StanfordAIMI/GREEN-Phi2 Overview

StanfordAIMI/GREEN-Phi2 is a 3 billion parameter language model, derived from the Microsoft Phi-2 architecture. This version has been further fine-tuned on an undisclosed dataset, demonstrating a final validation loss of 0.0781 during its training process. The model maintains a context length of 2048 tokens.

Training Details

The fine-tuning process involved a learning rate of 0.0001, a total batch size of 2048 (achieved with a train_batch_size of 8 and gradient_accumulation_steps of 32), and ran for 12 epochs. The optimizer used was Adam with specific beta and epsilon values, and a cosine learning rate scheduler with a 0.05 warmup ratio was applied.
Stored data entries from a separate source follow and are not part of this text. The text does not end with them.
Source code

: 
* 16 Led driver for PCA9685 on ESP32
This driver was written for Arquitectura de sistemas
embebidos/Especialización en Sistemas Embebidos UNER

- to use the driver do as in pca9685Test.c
Training was conducted across 8 GPUs.

Key Characteristics

  • Base Model: Microsoft Phi-2, known for its compact size and strong performance.
  • Parameter Count: 3 billion parameters.
  • Context Length: 2048 tokens.
  • Training Objective: Achieved a low validation loss of 0.0781, indicating effective learning on its fine-tuning dataset.

Intended Use Cases

While specific intended uses and limitations are not detailed in the provided information, as a fine-tuned version of Phi-2, this model is generally suitable for tasks requiring efficient language understanding and generation, particularly where resource constraints are a consideration due to its relatively smaller size compared to larger LLMs.